Hundreds of thousands of laborers quit agriculture for higher-paying, year-round work in other areas in the decade after the latest legalization program, in 1986, only to be replaced by a new influx of illegal workers.
Meanwhile, ahead of their coming harvest, many farmers are turning to a temporary agricultural visa, known as the H-2A program, which allows growers to bring workers into the U.S. for a short period. Growers have long avoided this program because it means they have to pay higher wages, housing costs and other expenses. But in a difficult labor market, "there is no room for error," said Mike Carlton, director of labor relations for the Florida Fruit & Vegetable Association.
In North Carolina, growers are using the program to avert huge losses from not being able to pick tobacco—it can cost $3,000 to $4,000 an acre to grow—rather than to avoid fines for hiring illegal workers.
"What's driving it is not a fear of enforcement, but a fear they're not going to have a workforce there when they need it," said Lee Wicker, deputy director of the North Carolina Growers Association, which handles visas for 750 farms.
Recent data from the U.S. Department of Labor show the number of positions requested through the visa program grew in the first three quarters of fiscal year 2012 by 8% from a year earlier to 74,889.
Many farmers say that to cope with the labor shortage last season, they offered higher wages, delayed pruning and harvesting, used mechanization if possible, or failed to harvest some of their crop.
Some experts contend there is an ample supply of workers to meet demand.
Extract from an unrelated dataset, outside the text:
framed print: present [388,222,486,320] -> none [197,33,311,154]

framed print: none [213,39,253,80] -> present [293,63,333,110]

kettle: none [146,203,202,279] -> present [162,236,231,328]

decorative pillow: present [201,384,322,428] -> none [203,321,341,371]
Philip Martin, a professor at UC Davis, says the hiring practices of farms can paradoxically create localized labor shortages and surpluses at the same time. Growers looking to ensure proper staffing request the maximum number of workers sooner than they may need. The result can be slack in the system as workers wait around unpaid until there is enough work.
According to the USDA, crop workers earned an average of $10.76 an hour last year versus $10.33 a year earlier and $9.40 in 2007. "We're not seeing a dramatic escalation in wages so I discount the worker shortage a bit," said Rob Williams, director of the Florida Migrant Farmworker Justice Project.
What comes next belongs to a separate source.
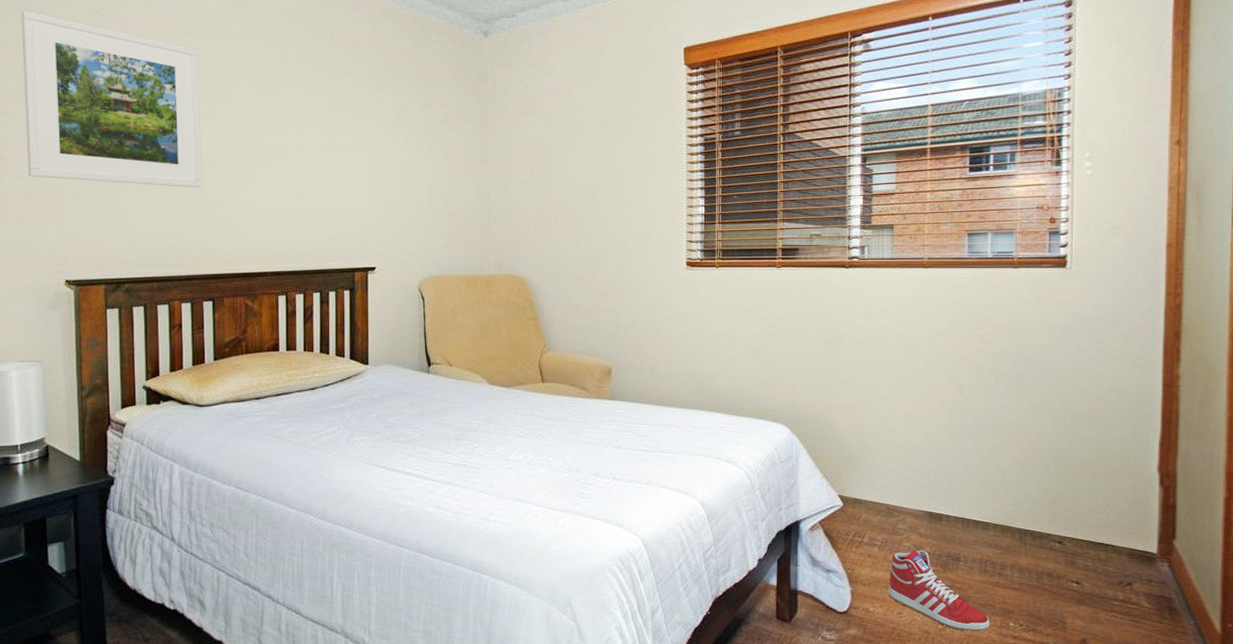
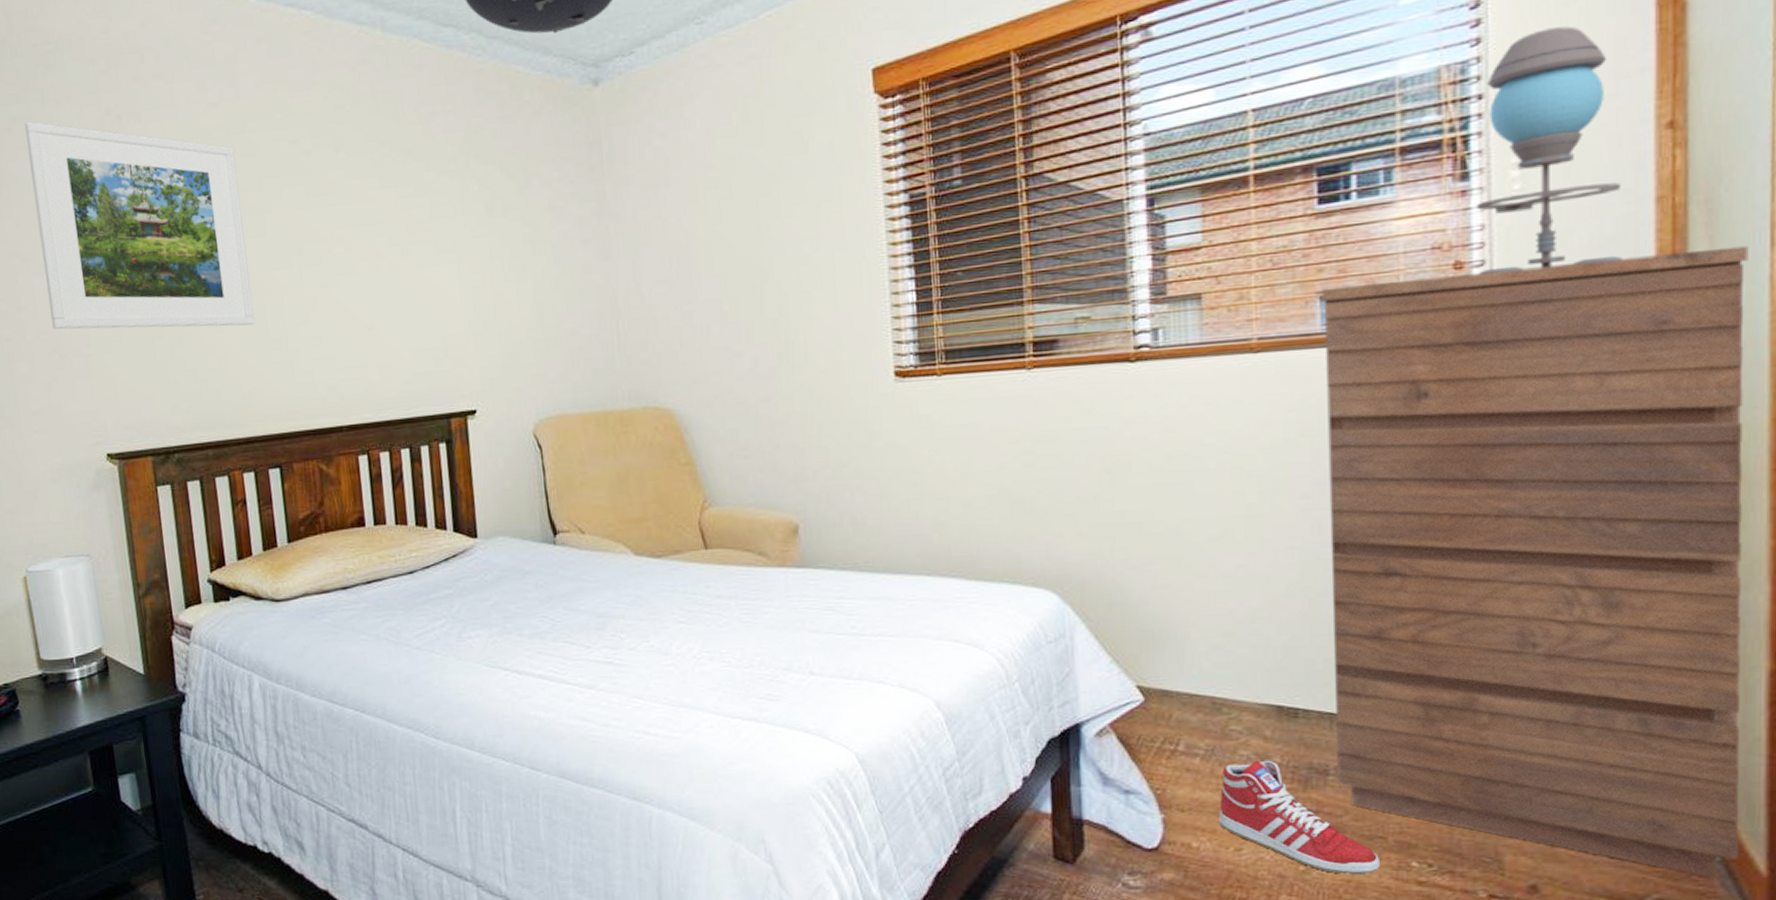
dresser: none [965,223,1220,635] -> present [1321,245,1749,878]
table lamp: none [1064,73,1149,228] -> present [1475,26,1622,275]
Rob Valicoff, who grows apples, cherries and other fruit in Washington, says machinery can save labor in some orchards. But he says crops must be replanted to adapt to equipment, at a cost of thousands of dollars an acre, and farmers don't want to uproot productive trees.
Mr. Bryan, the California berry grower, says mechanization doesn't work for picking berries, which ripen at different rates.
"You can't get a machine to pick one strawberry and not the one next to it," he said.